Tuesday, October 07, 2014

India, Gila !

Belajar dari visi besar India dalam kembangkan sains dan teknologi

 Di tengah media nasional ramai menyorot berita terkait disahkannya RUU Pilkada oleh DPR RI, muncul berita mengejutkan dari India. Negara Bollywood ini sukses lakukan misi penerbangan ke Mars yang menjadikannya negara pertama Asia dan keempat di dunia yang mampu mengirim wahana antariksa ke Mars. Gilanya, biaya misi ke Mars India hanya 74 juta dollar, seper sembilan dari proyek serupa yang dilakukan Badan Penerbangan dan Antariksa Amerika Serikat, NASA.

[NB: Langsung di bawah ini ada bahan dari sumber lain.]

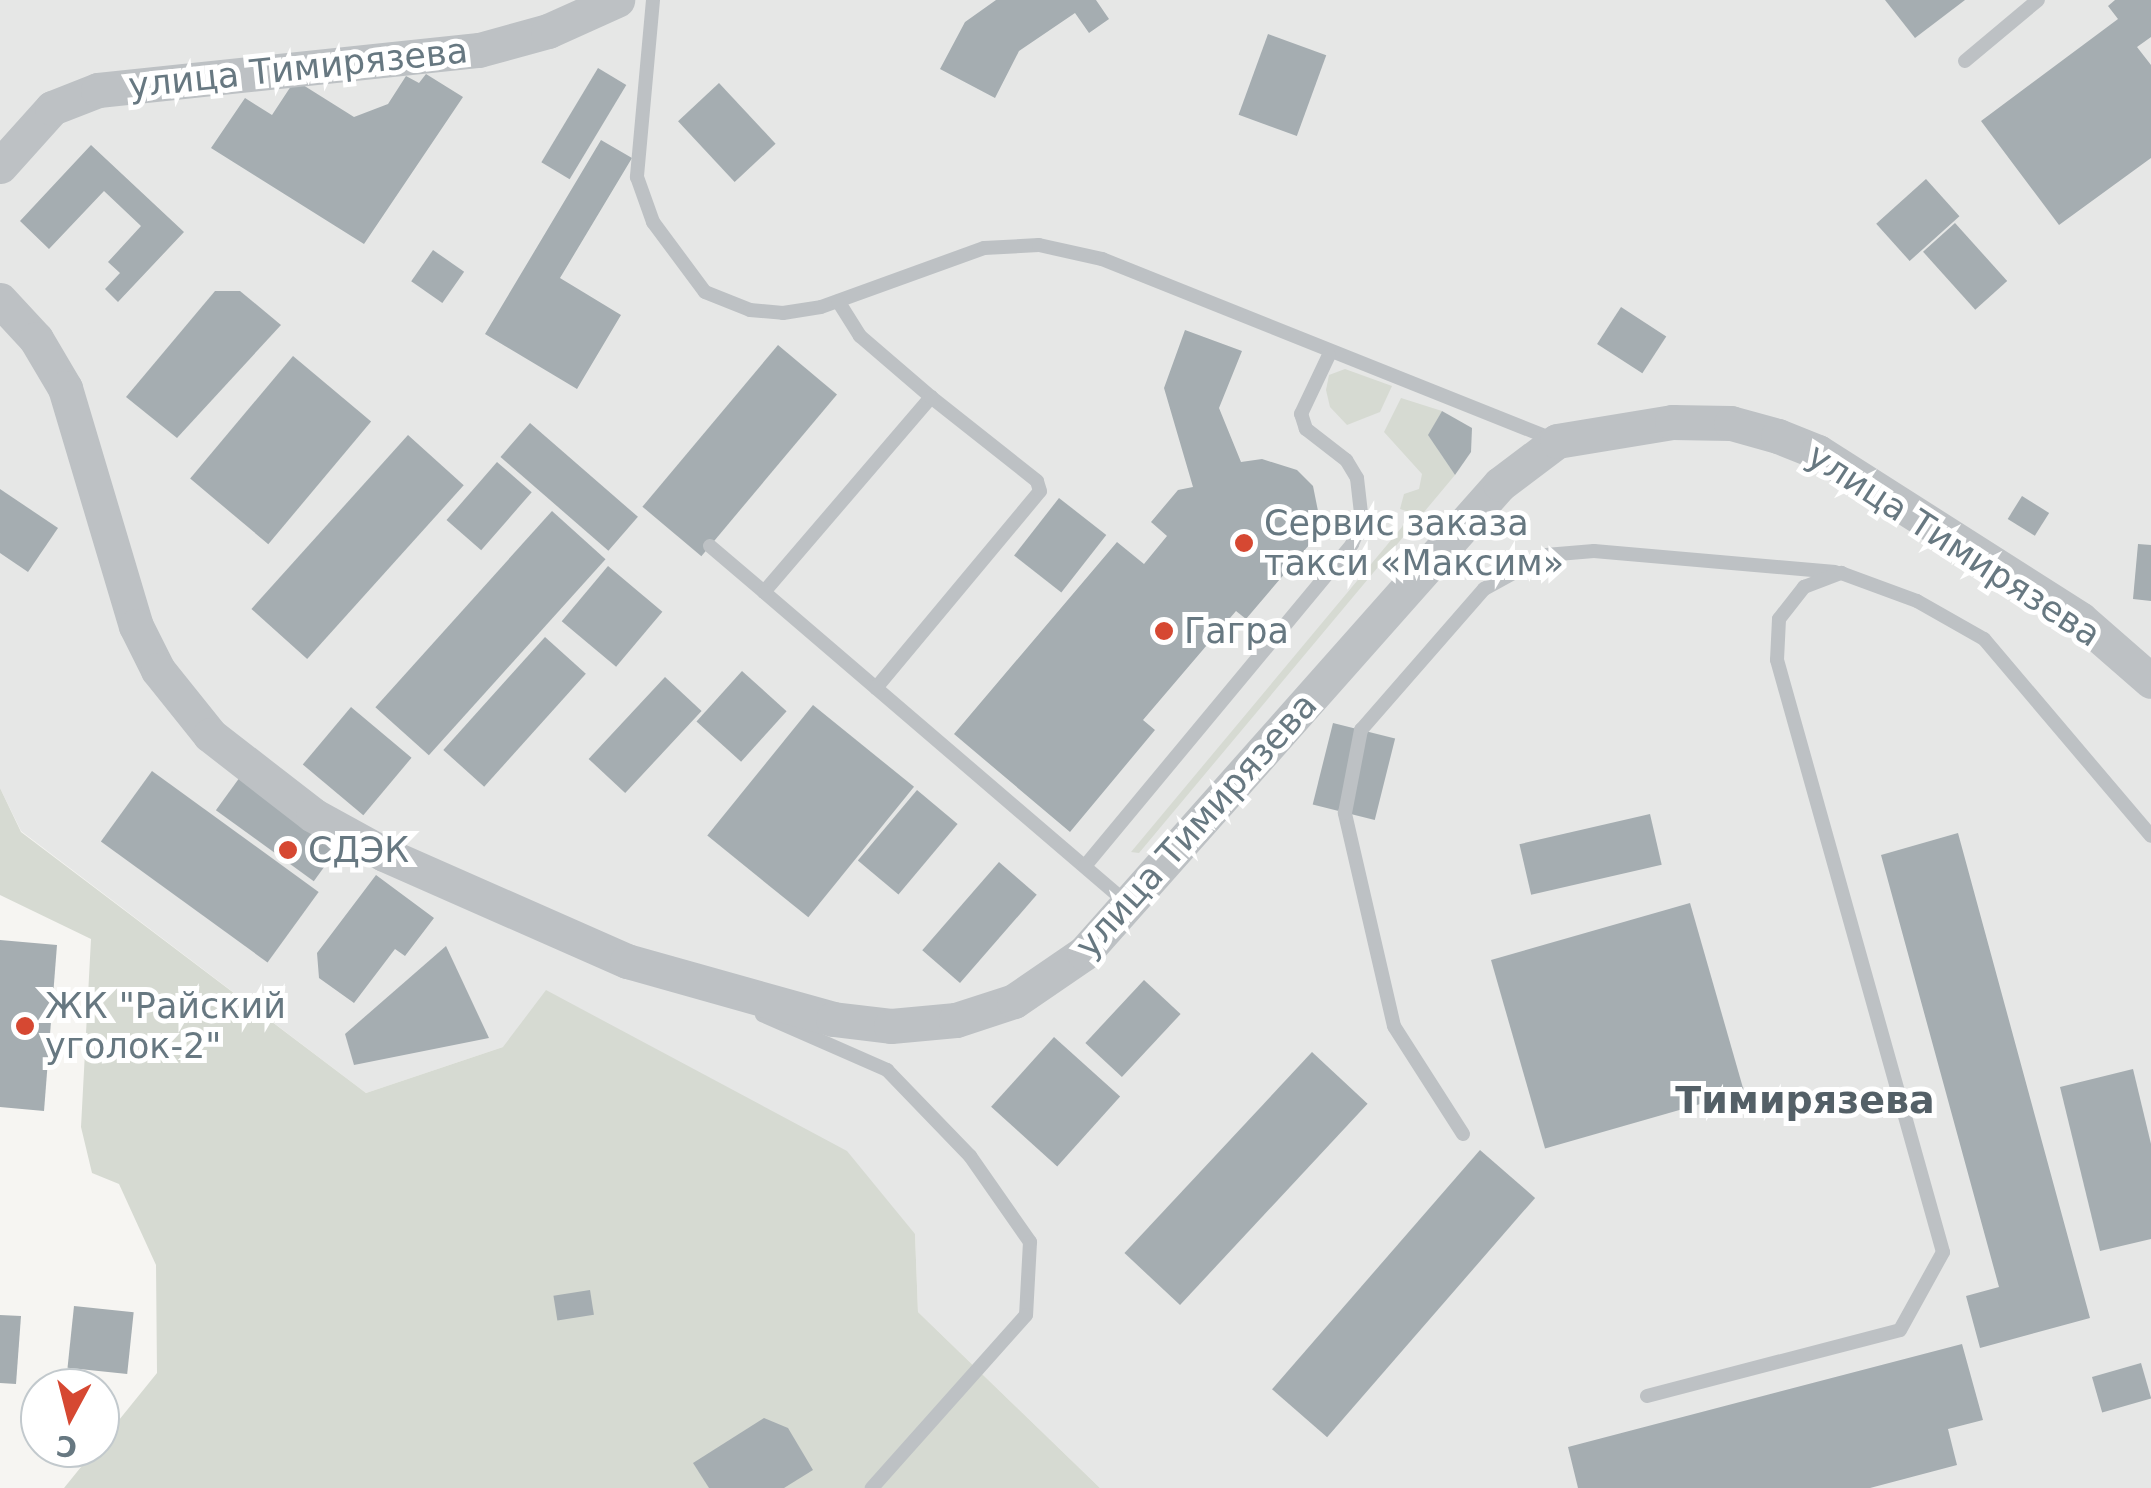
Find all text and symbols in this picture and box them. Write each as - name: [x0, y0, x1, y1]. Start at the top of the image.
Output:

India rasanya tak henti-hentinya membuat kejutan. Kini beritanya tidak lagi sebuah kecelakaan transportasi, kemiskinan, atau robohnya gedung, melainkan kemajuan sains dan teknologi. Negara yang mayoritas penduduknya beragama hindu ini ternyata memiliki visi besar dalam mengembangkan sains dan teknologi. Adalah Mangalyaan, wahana antariksa buatan putera-puteri India, yang sampai di orbit Mars pada 24 September lalu setelah diluncurkan pada Desember 2013. Suksesnya Mangalyaan, menjadikan India sejajar dengan Amerika Serikat, Rusia, dan Eropa yang lebih dulu melakukan misi serupa. Jepang pernah melakukannya namun gagal.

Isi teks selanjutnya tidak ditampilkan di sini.